Ma non è stato questo testé citato l’unico momento delirante della requisitoria del dott. Ferrari, che si è voluto dedicare anche ad Evola, citando Orientamenti, e che merita, quindi, una breve risposta anche su questo punto.

Io non condivido certe operazioni politiche nelle quali fu coinvolto Julius Evola, e mi riferisco, per esempio, alla pubblicazione de Gli uomini e le rovine, con la prefazione di Junio Valerio Borghese, nel 1952; mi sono sempre opposto all’uso strumentale che del pensiero evoliano è stato fatto in certi ambienti e da ben individuate persone, e non posso certo tacere dinanzi alla volgarizzazione e alla criminalizzazione che ne fa il pubblico ministero, che, oltretutto, ignora totalmente l’opera di Julius Evola che non si racchiude in Orientamenti ma spazia in un numero notevolissimo di opere e per un cinquantennio di vita culturale italiana ed europea.

Il pubblico ministero, estraendo dal loro contesto alcuni passi di Evola, ironizza sui “superuomini”, vi trova il razzismo e l’esaltazione dello Stato totalitario. Ebbene, vediamo:

“Evola esalta l’individuo, il quale individuo non è tutt’uno con l’uomo, cioè con l’uomo qualunque, con l’uomo «inautentico», direbbe Heidegger: ma colui che ha saputo sviluppare in sé la qualità superiore onde si distingue il Mann dal Mensch, secondo i tedeschi, o il vir dall’homo, secondo i romani. Ciò che Evola esalta, secondo le sue stesse parole, è la virilità; e non è la virilità fisica, sibbene la virilità spirituale. Posso concedere al pubblico ministero che, pertanto, egli sia un fautore dell’aristocrazia; ma è l’aristocrazia nel senso puro, intesa come il governo dei migliori. «Tramontata la cavalleria», si legge a pag. 134 (di Rivolta contro il mondo moderno), «anche la nobiltà finì col perdere ogni elemento spirituale del genere come punto di riferimento per la sua più alta fedeltà divenendo parte di semplici enti politici – come è appunto il caso delle aristocrazie degli Stati nazionali succeduti alla civiltà ecumenica del medioevo.
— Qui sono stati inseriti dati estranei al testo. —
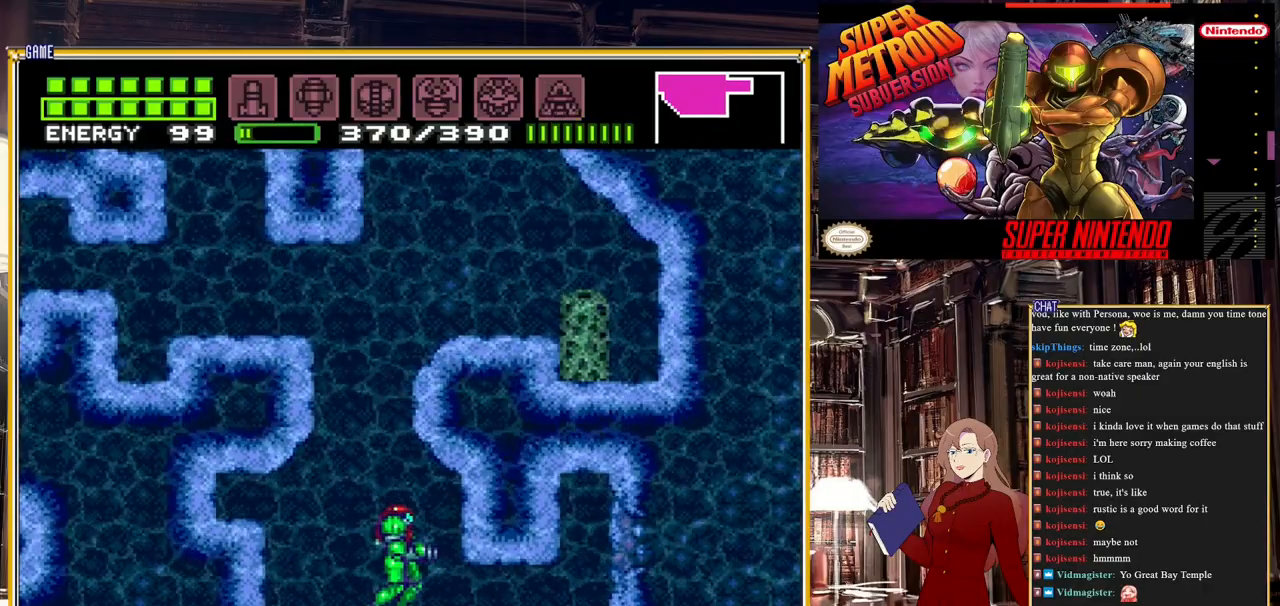
{"buttons": ["Y"], "events": []}
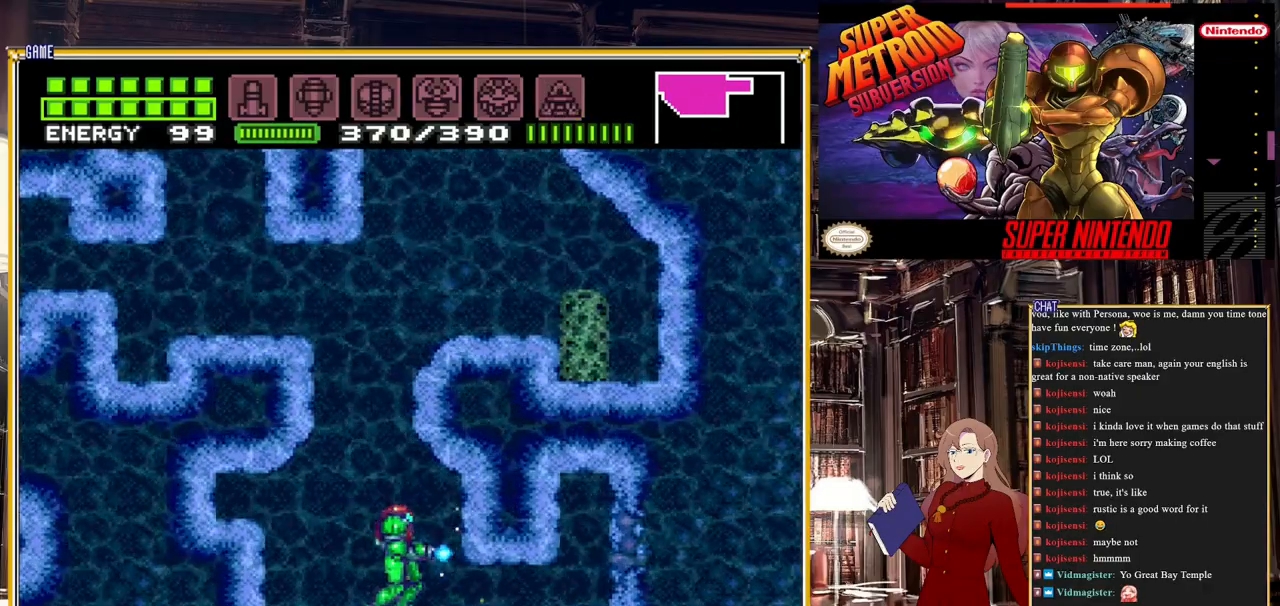
{"buttons": [], "events": [[283, "Y", "up"]]}
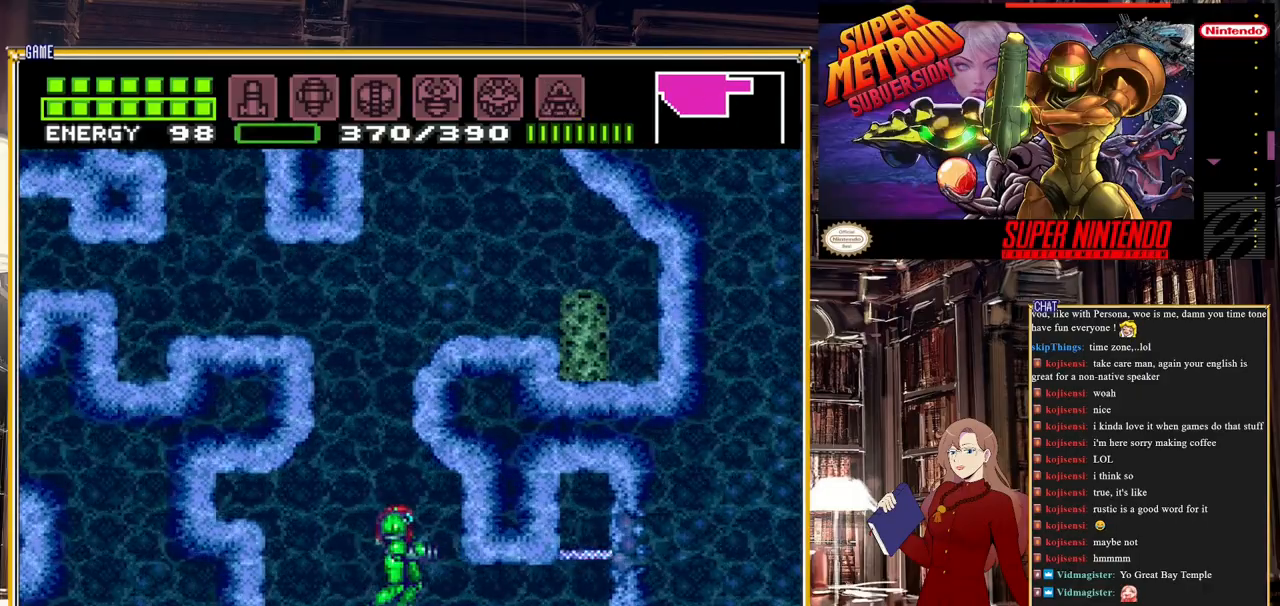
{"buttons": ["A", "DPAD_LEFT"], "events": [[400, "DPAD_LEFT", "down"], [483, "A", "down"]]}
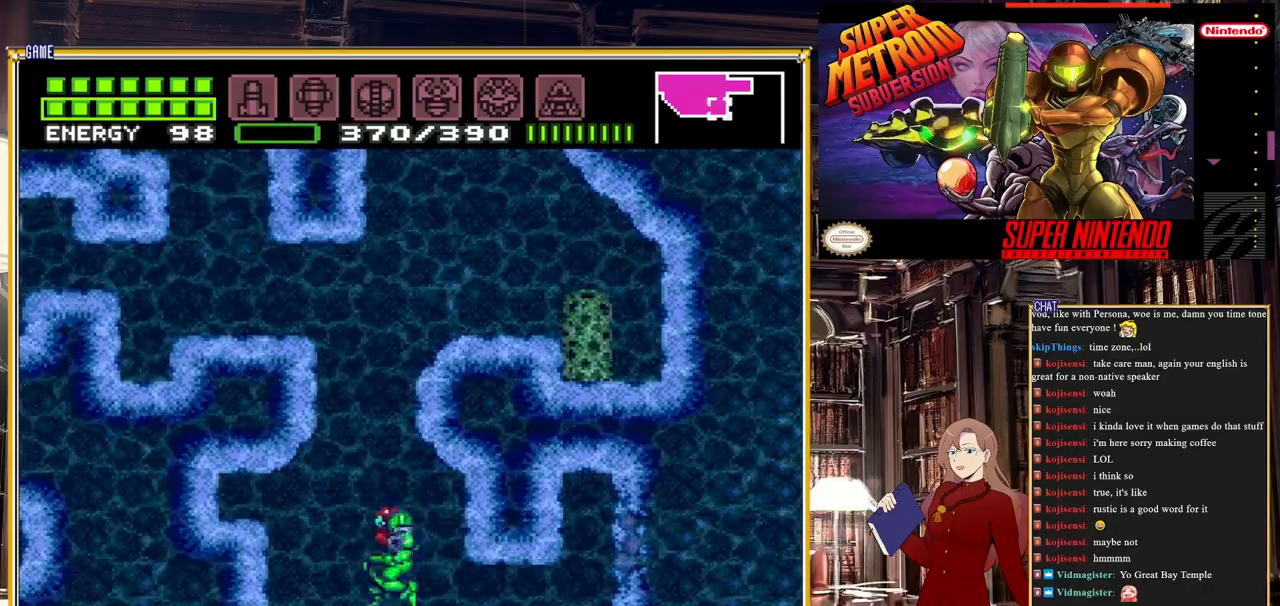
{"buttons": [], "events": [[17, "DPAD_LEFT", "up"], [83, "DPAD_RIGHT", "down"], [383, "A", "up"], [483, "DPAD_RIGHT", "up"]]}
I principii dell’onore e della fedeltà sussistono anche quando il nobile non è più un ufficiale del re; ma vana, sterile, priva di luce, è la fedeltà quando non si riferisca più, sia pure mediatamente, a qualcosa di là dell’uomo. Onde le qualità conservatesi per via dell’eredità nelle aristocrazie europee, da nulla più rinnovate nello spirito delle loro origini, dovevano subire una fatale degenerescenza: al tramonto della spiritualità regale non poté non seguire quello della stessa nobiltà, presso all’avvento di forze proprie ad un livello ancora più basso».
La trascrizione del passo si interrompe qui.